A report released by A.T. Kearney says that disruptive changes taking place in healthcare will change the competitive landscape of the medical device industry, and that device manufacturers will need to look at new segments and end-to-end solutions that are focused on differentiated sources of value, customer productivity, and total patient disease management.
The findings of the study, Medical Devices: Equipped for the Future? were based on interviews with 30 medical device industry executives from 20 of the world’s leading medical device manufacturers. The report’s authors asked the executives about industry dynamics and what they see as disruptive forces, particularly in the “physician-preferred” segment, or products where the clinician has a large influence on purchasing decisions. It identifies five major medical device industry disruptors:
Power shift to payers and providers: Evidence-based decisions and the funding channels are increasingly challenging the traditional business model of clinician choice. Payers and providers are evaluating medical devices based on safety and procedural efficacy as well as cost and value. The report also noted that more patients are being covered by accountable care organizations (ACOs) that focus on better coordinated, lower cost care. In addition, hospital consolidation continues, with 20 percent of hospitals involved in M&A activity over the last five years. This led to the creation of large providers and umbrella networks that coordinate care pathways monitor costs. While physician preferences still matter, their freedom to choose can no longer be taken for granted. Costs and preferred supplier lists are playing a larger role in purchasing decisions, as pressure from price reductions have increased over the last few years.
New healthcare delivery models: Analytical tools are making it easier to evaluate large volumes of data, and patient pathways are being modified to obtain better outcomes for less money. For example, increasingly the emphasis is to shift care out of hospitals and into the community. Many medical procedures and follow-up examinations that were once routinely performed in specialized facilities are now done in an ambulatory center, in a primary-care physician’s office, or in the patient’s home. Nurse practitioners, pharmacists, therapists and social workers are all playing a greater role in patient care that is supported by technology such as enhanced data and remote access and monitoring tools, which are leading providers as well as device manufacturers to devise new care delivery models. There will be a need to direct products to new physical locations for use by different groups of providers, as well as a need for more complete, bundled, end-to-end solutions and services that go beyond the medical device itself.

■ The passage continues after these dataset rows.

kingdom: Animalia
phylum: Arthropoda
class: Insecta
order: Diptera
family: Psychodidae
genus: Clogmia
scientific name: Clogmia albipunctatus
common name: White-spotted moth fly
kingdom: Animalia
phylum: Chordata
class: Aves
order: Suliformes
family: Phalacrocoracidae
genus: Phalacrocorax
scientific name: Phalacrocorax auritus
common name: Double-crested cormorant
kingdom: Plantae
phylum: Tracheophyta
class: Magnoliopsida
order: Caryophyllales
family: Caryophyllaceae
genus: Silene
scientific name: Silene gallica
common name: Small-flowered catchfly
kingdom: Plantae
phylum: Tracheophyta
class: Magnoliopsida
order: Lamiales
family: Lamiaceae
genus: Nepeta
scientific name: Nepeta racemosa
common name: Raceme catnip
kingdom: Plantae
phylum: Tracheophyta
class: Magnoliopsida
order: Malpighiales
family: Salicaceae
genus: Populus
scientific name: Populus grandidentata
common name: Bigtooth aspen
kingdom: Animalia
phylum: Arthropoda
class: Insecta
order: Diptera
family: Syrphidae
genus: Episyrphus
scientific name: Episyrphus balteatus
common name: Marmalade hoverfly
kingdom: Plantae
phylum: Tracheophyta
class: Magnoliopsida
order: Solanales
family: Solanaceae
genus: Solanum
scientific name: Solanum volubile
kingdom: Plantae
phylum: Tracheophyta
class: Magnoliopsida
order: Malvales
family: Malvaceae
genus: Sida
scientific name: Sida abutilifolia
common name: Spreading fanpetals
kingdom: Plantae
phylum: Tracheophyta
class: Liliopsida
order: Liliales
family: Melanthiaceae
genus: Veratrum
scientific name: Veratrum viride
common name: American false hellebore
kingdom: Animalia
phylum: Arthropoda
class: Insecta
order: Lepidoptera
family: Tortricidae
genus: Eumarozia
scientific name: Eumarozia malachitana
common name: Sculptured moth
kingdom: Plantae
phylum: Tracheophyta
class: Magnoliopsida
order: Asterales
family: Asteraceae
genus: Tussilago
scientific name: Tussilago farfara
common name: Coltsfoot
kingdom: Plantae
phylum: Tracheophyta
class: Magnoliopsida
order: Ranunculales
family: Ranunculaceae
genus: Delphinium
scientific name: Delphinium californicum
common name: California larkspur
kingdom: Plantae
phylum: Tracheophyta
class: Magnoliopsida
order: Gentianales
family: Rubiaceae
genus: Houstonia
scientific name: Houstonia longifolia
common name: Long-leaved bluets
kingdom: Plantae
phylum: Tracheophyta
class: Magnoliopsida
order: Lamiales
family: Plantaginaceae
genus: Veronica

Heightened regulatory scrutiny: Regulators have been tightening up existing regulations and adding new ones. FDA audits have increased by 40 percent in the past 12 months and the number of warning letters has risen by 24 percent over the past two years, with a rise in compliance costs.
Need to focus on underserved populations: The report notes that the Affordable Care Act is focused on providing healthcare access to socio-demographic groups that have been traditionally underserved. Medical device companies seeking growth will need to target less affluent segments that can offer significant profit potential with the right solutions. Accessing growth segments, even in traditional markets, will require new business models, lower price points, and more value-based product offerings than those of today.
Unclear sources of innovation: Because of regulatory and reimbursement issues, medical device companies are focusing their R&D efforts on improving already approved devices rather than developing truly innovative new products. New products that affect the way standardized procedures are conducted are often reluctantly included on the list of reimbursable products. Additionally, startups and small companies are finding it difficult to find capital to fund the increasing cost to bring new innovations to market, according to the report.